初体験の相手がティナ・ターナーだったら一生トラウマ
てれぐのしす

まず最初に一言。「ピート・タウンジェントは変態である」

ロックの世界に「変人」は沢山いるが「変態」は意外と少ない。数々の武勇伝を残したツェッペリンやストーンズだって「変人」である。故キース・ムーンとて例外ではない。わずか500メートル先のクラブに行くためにわざわざヘリコプターをチャーターするのは「変人」であって「変態」とは言わない。その中にあって、ピート・タウンジェントのイカれ具合はまさに「変態」の名に相応しい。では「変人」と「変態」の線引きはどこでするかというと、「屈折の度合い」なのだと思う。「センス」という言葉は今日では誰でも簡単に口に出来る言葉なので、ここでは「美意識」という言葉を使うが、ピート・タウンジェントの美意識は誰を意識するでもない、自己の内面から湧き出して来る静かなる異常性にあり、ツアー中のホテルで、グルーピーのまんこに花を突き刺して大真面目な顔でそれをスケッチするという行為に昇華される。もちろん内容なんかない。ようするに何も考えず、ただやってみたいことをその場で思いついて、そのままやる。ただその思いついた世界は、我々凡人からすると完全にキチガイの領域である。しかも困ったことにこのキチガイは金を持っている上に、その屈折した狂気の世界を映画というわかりやすい媒体でもって我々に啓蒙しようとしたのである。

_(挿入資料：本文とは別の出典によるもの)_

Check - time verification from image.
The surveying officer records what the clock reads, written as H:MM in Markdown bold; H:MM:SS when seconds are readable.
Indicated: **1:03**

困ったもんだなあ、タウンジェントも(当時若気の至り真っ最中だったはずの)クラプトンも。

おそらくは莫大な予算をかけて作成された、ドラッグ・セックス・ロックンロールの誇大妄想映像。すごく深いメッセージがあるようにも見えるのは、実は何もないのかもしれないと考えただけで空恐ろしいからなんだな、きっと。